Dabei wollte Lisaholic, als sie mit Beatboxing und Rappen anfing, eben nicht in „diese Emanzenschiene“ und schrieb deshalb Zeilen wie „Seh ich aus wie vom Personal der HipHop-Gender-Beauftragten? Nein!“ und „ich emanzipier mich jetzt vom Bild der Feministin.“ Mittlerweile sei sie selbst zur Emanze geworden und findet es auch gut, als Feministin bezeichnet zu werden. Gerade im HipHop sind Frauen stark unterrepräsentiert und sollten innerhalb der Szene mehr gefördert werden, findet sie. Inspiriert wurde sie dabei von der Rapperin Sookee, und das Duo SXTN sieht sie zusätzlich auch als musikalischen Einfluss.
Von der akademischen Welt gefrustet
Eine Zeile aus „Eigenmarke Uterus“ rezipiert, was ihr oft gesagt wurde, als sie mit dem Beatboxing angefangen hat: „Mach einfach weiter, was du gut kannst, spiel Gitarre, sing die Hookline.“ Das tat sie schon als Teenager in Eching, einer Schlafstadt im Münchner Umland, wo sie aufgewachsen ist: Sie spielte Gitarre und sang. Eigentlich dachte sie nie daran, professionell Musik zu machen. Neun Jahre ist sie in München Rikscha gefahren. Ihrer Ausbildung nach ist Lisaholic Dolmetscherin, aber weil sie ihre Bachelor-Arbeit wenige Stunden zu spät abgegeben hat und diese daraufhin erneut schreiben musste, war sie von der akademischen Welt so gefrustet, dass sie nicht in dem Beruf arbeiten wollte.

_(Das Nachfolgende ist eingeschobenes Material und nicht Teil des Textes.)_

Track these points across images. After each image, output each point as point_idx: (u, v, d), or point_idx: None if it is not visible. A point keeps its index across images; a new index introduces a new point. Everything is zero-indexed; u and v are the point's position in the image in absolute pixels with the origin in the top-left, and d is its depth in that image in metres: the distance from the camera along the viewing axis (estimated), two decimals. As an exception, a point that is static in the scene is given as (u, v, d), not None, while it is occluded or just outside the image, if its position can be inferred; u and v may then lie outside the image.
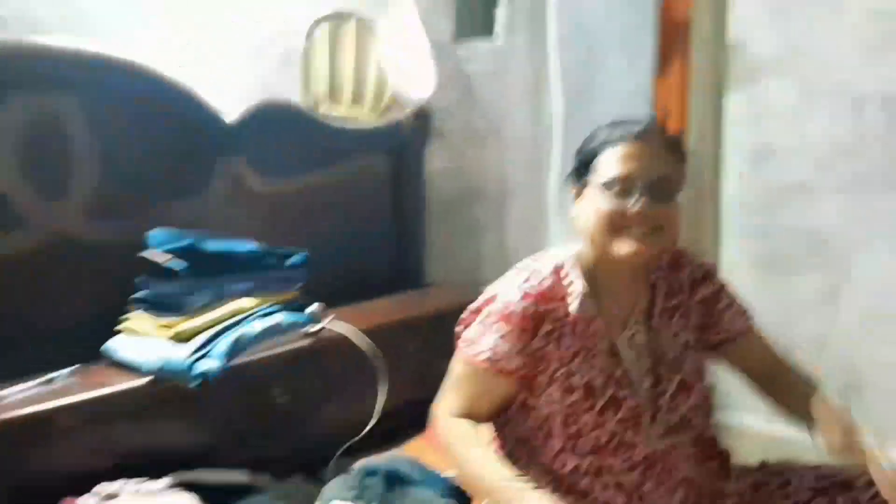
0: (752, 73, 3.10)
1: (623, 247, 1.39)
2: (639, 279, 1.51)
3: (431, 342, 2.28)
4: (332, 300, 2.20)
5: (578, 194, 1.48)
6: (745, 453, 1.68)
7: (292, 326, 2.04)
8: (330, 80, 2.38)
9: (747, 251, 2.95)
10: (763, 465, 1.59)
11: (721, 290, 1.58)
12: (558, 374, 1.45)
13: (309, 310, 2.09)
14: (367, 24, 2.44)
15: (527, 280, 1.46)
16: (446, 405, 1.49)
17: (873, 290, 2.81)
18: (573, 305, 1.46)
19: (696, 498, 1.49)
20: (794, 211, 2.91)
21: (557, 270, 1.48)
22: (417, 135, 2.48)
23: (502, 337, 1.44)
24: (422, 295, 2.46)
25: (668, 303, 1.53)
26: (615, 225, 1.39)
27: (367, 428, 2.04)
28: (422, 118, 2.47)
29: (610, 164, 1.41)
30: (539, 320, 1.44)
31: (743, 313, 1.58)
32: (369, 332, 2.08)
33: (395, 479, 1.79)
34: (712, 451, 1.55)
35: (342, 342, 2.07)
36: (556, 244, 2.73)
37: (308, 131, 2.26)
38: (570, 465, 1.45)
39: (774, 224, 2.97)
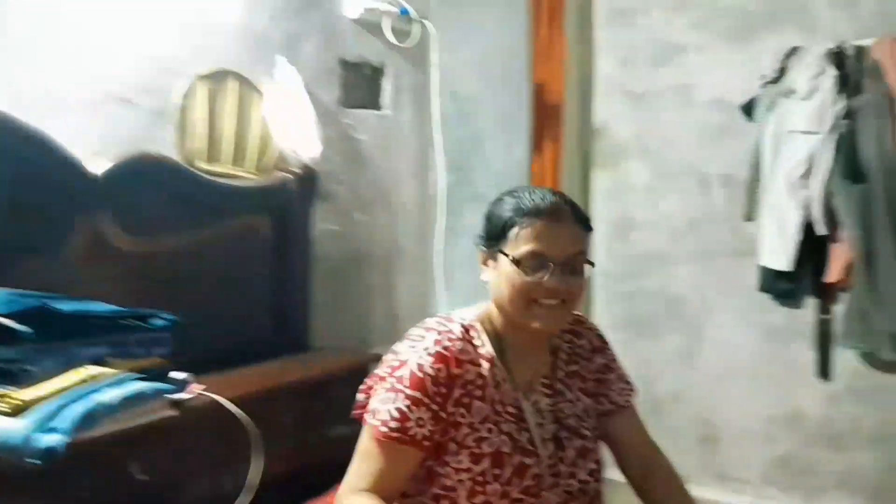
0: (615, 155, 3.25)
1: (534, 321, 1.34)
2: (542, 344, 1.45)
3: (313, 409, 2.02)
4: (209, 366, 1.96)
5: (488, 259, 1.40)
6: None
7: (155, 395, 1.74)
8: (209, 137, 2.12)
9: (613, 314, 3.03)
10: None
11: (614, 360, 1.54)
12: (468, 440, 1.34)
13: (173, 376, 1.77)
14: (249, 84, 2.21)
15: (437, 342, 1.35)
16: (350, 482, 1.34)
17: (723, 348, 2.94)
18: (483, 369, 1.37)
19: None
20: (653, 278, 3.03)
21: (467, 332, 1.38)
22: (303, 196, 2.31)
23: (413, 404, 1.31)
24: (305, 360, 2.20)
25: (570, 368, 1.48)
26: (527, 298, 1.34)
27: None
28: (308, 179, 2.31)
29: (524, 239, 1.34)
30: (451, 385, 1.33)
31: (628, 388, 1.53)
32: (244, 400, 1.86)
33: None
34: None
35: (212, 412, 1.81)
36: (442, 309, 2.64)
37: (185, 187, 2.04)
38: None
39: (637, 290, 3.07)
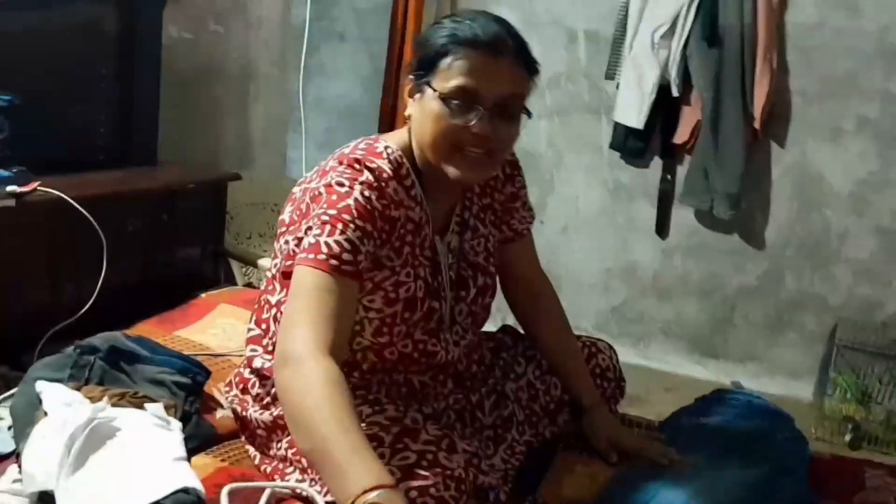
0: (478, 1, 3.22)
1: (454, 170, 1.26)
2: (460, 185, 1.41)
3: (161, 221, 2.02)
4: (45, 169, 1.91)
5: (415, 91, 1.30)
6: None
7: None
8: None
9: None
10: (505, 329, 1.67)
11: (523, 187, 1.55)
12: (386, 283, 1.30)
13: (16, 168, 1.71)
14: None
15: (377, 178, 1.25)
16: (307, 337, 1.14)
17: (571, 203, 3.16)
18: (414, 213, 1.32)
19: (462, 389, 1.49)
20: None
21: (399, 169, 1.30)
22: None
23: (364, 236, 1.21)
24: (153, 171, 2.15)
25: (483, 201, 1.48)
26: (450, 143, 1.25)
27: (85, 308, 1.73)
28: None
29: (455, 72, 1.23)
30: (392, 225, 1.28)
31: (530, 213, 1.57)
32: (88, 203, 1.83)
33: (119, 356, 1.53)
34: (478, 339, 1.55)
35: (53, 212, 1.75)
36: (300, 138, 2.63)
37: None
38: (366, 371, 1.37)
39: None
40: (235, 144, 2.67)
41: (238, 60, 2.60)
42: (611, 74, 2.98)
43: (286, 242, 1.31)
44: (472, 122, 1.22)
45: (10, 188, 1.71)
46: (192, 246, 2.18)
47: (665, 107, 2.87)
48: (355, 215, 1.20)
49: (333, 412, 1.06)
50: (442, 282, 1.39)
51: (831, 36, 2.69)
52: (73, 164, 2.03)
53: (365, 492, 0.98)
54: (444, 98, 1.23)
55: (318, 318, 1.15)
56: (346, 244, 1.19)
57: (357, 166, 1.25)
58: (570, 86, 3.04)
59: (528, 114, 1.29)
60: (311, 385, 1.09)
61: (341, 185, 1.23)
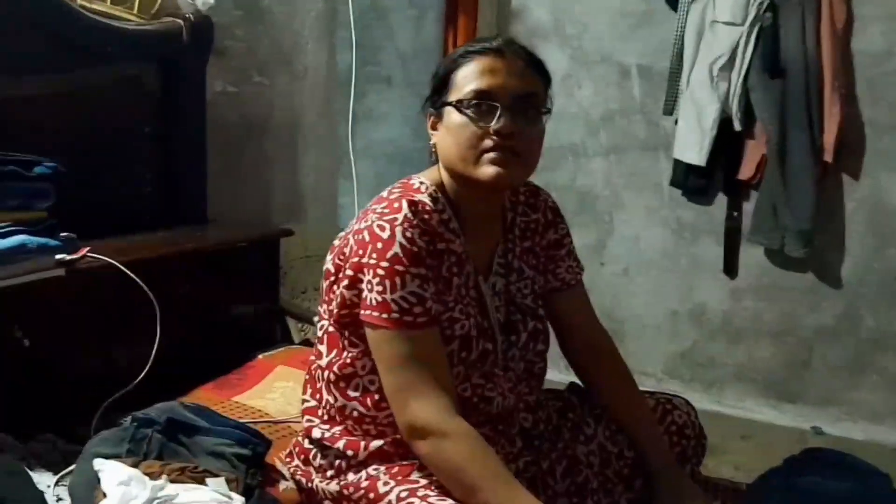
0: (530, 39, 3.27)
1: (484, 170, 1.29)
2: (497, 217, 1.45)
3: (213, 281, 2.04)
4: (93, 232, 1.92)
5: (436, 121, 1.36)
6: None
7: (39, 250, 1.70)
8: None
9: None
10: (570, 387, 1.64)
11: (567, 235, 1.56)
12: (443, 318, 1.33)
13: (63, 235, 1.74)
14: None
15: (416, 214, 1.29)
16: (429, 407, 1.25)
17: (632, 243, 3.13)
18: (456, 245, 1.36)
19: (531, 450, 1.47)
20: (566, 172, 3.14)
21: (436, 203, 1.34)
22: (196, 47, 2.22)
23: (423, 282, 1.28)
24: (202, 230, 2.18)
25: (524, 244, 1.49)
26: (475, 146, 1.28)
27: (141, 376, 1.74)
28: (201, 29, 2.22)
29: (468, 79, 1.30)
30: (440, 258, 1.33)
31: (578, 265, 1.57)
32: (137, 267, 1.86)
33: (177, 429, 1.53)
34: (539, 393, 1.54)
35: (102, 278, 1.78)
36: (350, 185, 2.64)
37: (55, 23, 1.94)
38: None
39: (549, 184, 3.09)
40: (286, 197, 2.68)
41: (284, 111, 2.63)
42: (669, 110, 2.95)
43: (339, 288, 1.32)
44: (492, 123, 1.27)
45: (59, 257, 1.73)
46: (246, 305, 2.18)
47: (728, 141, 2.84)
48: (407, 264, 1.25)
49: (495, 476, 1.22)
50: (491, 323, 1.40)
51: (901, 64, 2.64)
52: (121, 226, 2.05)
53: None
54: (463, 105, 1.29)
55: (427, 383, 1.25)
56: (411, 297, 1.25)
57: (396, 204, 1.30)
58: (625, 123, 3.03)
59: (548, 111, 1.34)
60: (462, 454, 1.23)
61: (382, 228, 1.27)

Lisaholic: „Recycle dich selbst“ (Bumm Clack) auf soundcloud; live: 21.6. „Häkken“, Hamburg; 22.6. „Studentisches Kulturzentrum“, Potsdam; 13.7. „SOMN-Kickoff“, München
Stattdessen trieb es Lisaholic ins kanadische Montreal, wo sie Gesangsunterricht nahm. Zurück in München machte sie mit einem Freund, Spoargé, Musik – er spielt Cajon, sie Gitarre und singt. „Das kickte nicht. Ich hab gemerkt: Ich will rappen, ich will Beats.“ Rap-Inspirationen waren für sie zum Beispiel die Münchner Fatoni und Edgar Wasser, Beatboxing-Inspiration in erster Linie der britische Künstler Beardyman. Lisaholic hat sich dann online den Beatbox-Lehrer Madox gesucht, der ihr erste Tricks beigebracht hat. Ein paar Monate später stellte sie ein Video auf YouTube.
Das ist jetzt knapp zweieinhalb Jahre her. Vor knapp über einem Jahr brachte sie über das kleine Plattenlabel Bumm Clack, das Freunde von ihr in München betreiben, die EP „Recycle dich selbst“ mit sieben Songs raus. In den nächsten Wochen und Monaten ist sie live in verschiedenen Städten Deutschlands zu sehen.